Remembering Nancy Dupree: Share Your Stories
Nancy Dupree dedicated her life to Afghanistan's cultural heritage for over 55 years. We invite those who knew her to share their anecdotes and reflections on her legacy.

Nancy Dupree dedicated her life to Afghanistan's cultural heritage for over 55 years. We invite those who knew her to share their anecdotes and reflections on her legacy.
Nancy Dupree. (Photo: Courtesy Louis and Nancy Hatch Dupree Foundation)
First arriving in Afghanistan in 1962, Nancy Dupree became one of the country’s most ardent and outspoken advocates for the preservation of its culture and history. According to the Afghanistan Centre at Kabul University (ACKU), which she helped found, she spent 55 years ensuring that Afghanistan be recognized and remembered for its rich art, language and story-telling traditions. (See Louis and Nancy Hatch Dupree Foundation)

(RECORDS SUPPLIED):
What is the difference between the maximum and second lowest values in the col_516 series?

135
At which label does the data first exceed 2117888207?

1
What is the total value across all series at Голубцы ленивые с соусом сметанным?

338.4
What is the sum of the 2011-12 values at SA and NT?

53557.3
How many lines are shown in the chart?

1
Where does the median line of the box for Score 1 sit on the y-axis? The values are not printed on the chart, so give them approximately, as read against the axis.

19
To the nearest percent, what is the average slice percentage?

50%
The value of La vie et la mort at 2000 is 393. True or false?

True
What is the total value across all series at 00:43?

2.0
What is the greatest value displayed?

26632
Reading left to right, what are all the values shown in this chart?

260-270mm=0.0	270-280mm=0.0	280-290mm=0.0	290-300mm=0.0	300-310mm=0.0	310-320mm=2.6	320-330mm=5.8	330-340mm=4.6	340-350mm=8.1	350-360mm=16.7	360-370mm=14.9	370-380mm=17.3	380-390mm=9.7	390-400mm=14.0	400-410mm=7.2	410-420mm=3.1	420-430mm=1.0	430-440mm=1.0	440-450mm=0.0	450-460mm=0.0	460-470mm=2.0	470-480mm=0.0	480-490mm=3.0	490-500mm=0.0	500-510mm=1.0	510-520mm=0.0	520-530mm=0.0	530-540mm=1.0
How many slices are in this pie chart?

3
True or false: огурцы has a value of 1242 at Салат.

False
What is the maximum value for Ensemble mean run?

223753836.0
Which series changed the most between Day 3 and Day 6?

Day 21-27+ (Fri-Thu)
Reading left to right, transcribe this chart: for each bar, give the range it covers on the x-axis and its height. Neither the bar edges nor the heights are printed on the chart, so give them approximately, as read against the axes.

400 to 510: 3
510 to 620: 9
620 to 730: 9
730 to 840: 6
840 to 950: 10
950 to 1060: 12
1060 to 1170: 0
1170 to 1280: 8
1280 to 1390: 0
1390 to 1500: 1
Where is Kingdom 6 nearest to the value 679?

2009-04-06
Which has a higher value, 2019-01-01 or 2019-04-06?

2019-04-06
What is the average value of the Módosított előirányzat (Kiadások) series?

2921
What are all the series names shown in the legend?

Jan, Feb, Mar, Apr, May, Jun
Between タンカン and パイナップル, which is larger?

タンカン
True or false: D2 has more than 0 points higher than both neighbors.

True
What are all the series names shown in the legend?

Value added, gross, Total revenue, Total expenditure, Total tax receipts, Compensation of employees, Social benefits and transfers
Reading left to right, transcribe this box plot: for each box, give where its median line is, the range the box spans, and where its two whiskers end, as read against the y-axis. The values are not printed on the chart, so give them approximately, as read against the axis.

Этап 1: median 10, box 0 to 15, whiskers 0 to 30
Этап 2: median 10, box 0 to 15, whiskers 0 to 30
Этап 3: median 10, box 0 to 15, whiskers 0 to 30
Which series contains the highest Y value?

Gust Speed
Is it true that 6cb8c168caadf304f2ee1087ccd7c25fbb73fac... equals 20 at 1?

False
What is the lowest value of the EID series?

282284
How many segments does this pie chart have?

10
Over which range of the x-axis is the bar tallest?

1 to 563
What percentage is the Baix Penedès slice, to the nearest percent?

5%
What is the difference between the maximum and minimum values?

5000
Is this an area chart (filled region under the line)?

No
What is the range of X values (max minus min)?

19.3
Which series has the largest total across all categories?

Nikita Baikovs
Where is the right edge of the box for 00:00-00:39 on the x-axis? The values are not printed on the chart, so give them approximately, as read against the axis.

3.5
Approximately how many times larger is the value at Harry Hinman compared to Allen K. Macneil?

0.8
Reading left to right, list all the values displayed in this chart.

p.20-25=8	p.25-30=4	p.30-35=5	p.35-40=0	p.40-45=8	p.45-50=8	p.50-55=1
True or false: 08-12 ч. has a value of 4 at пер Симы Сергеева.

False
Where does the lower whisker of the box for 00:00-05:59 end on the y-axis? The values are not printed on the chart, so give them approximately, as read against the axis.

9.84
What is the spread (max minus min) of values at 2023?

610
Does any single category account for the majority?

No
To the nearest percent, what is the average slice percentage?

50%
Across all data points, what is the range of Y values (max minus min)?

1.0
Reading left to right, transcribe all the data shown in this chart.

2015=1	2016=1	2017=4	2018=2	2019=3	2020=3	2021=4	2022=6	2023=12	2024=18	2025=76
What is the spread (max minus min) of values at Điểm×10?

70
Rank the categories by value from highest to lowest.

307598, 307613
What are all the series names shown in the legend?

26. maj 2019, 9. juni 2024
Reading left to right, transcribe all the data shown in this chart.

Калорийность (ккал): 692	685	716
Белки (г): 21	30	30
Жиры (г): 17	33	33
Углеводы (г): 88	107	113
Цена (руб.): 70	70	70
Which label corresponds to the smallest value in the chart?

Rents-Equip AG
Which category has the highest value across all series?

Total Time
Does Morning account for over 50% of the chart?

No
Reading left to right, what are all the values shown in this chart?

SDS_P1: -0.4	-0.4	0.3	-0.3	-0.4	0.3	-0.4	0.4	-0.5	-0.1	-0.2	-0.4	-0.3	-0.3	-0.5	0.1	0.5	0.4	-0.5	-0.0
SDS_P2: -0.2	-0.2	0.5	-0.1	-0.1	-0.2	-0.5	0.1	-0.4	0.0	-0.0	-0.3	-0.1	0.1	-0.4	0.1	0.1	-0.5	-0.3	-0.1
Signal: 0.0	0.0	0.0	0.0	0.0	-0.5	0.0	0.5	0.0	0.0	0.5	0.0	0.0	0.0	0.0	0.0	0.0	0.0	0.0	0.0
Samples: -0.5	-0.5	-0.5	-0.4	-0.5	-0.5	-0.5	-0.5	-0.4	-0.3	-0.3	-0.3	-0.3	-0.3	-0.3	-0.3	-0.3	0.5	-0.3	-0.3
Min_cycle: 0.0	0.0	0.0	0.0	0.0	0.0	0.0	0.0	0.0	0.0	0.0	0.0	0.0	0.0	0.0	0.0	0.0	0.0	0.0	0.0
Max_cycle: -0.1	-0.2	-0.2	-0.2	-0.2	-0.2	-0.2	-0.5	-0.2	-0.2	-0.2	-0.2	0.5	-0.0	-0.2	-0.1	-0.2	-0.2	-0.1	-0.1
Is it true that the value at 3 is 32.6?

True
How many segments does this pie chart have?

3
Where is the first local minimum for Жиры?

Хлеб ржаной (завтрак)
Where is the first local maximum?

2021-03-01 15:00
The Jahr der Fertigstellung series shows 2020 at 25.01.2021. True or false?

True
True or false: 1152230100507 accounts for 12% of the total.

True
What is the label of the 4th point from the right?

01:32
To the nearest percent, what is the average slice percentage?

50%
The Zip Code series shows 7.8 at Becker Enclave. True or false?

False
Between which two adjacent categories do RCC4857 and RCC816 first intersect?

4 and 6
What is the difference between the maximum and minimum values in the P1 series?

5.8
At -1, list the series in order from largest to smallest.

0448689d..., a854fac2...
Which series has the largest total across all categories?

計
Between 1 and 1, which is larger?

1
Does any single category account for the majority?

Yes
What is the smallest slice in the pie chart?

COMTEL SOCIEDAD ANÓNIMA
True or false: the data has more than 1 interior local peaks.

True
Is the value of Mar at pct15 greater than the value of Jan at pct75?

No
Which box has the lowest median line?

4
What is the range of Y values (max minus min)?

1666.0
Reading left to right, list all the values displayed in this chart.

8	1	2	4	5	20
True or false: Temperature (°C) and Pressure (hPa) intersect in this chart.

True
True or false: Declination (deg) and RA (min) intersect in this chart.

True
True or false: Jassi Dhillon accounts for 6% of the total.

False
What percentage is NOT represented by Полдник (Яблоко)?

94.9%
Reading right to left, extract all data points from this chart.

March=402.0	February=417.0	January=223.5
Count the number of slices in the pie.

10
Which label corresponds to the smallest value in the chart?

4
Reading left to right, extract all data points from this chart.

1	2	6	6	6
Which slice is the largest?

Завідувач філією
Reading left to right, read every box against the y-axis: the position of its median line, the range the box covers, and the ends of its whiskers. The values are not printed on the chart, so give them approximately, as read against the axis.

(TASK GOAL): Retype the passage of the Nancy Dupree page from "Nancy Dupree. (Photo: Courtesy" up to and including "(See Louis and Nancy Hatch Dupree Foundation)", word for word.

(FINISHED TASK):
Nancy Dupree. (Photo: Courtesy Louis and Nancy Hatch Dupree Foundation)
First arriving in Afghanistan in 1962, Nancy Dupree became one of the country’s most ardent and outspoken advocates for the preservation of its culture and history. According to the Afghanistan Centre at Kabul University (ACKU), which she helped found, she spent 55 years ensuring that Afghanistan be recognized and remembered for its rich art, language and story-telling traditions. (See Louis and Nancy Hatch Dupree Foundation)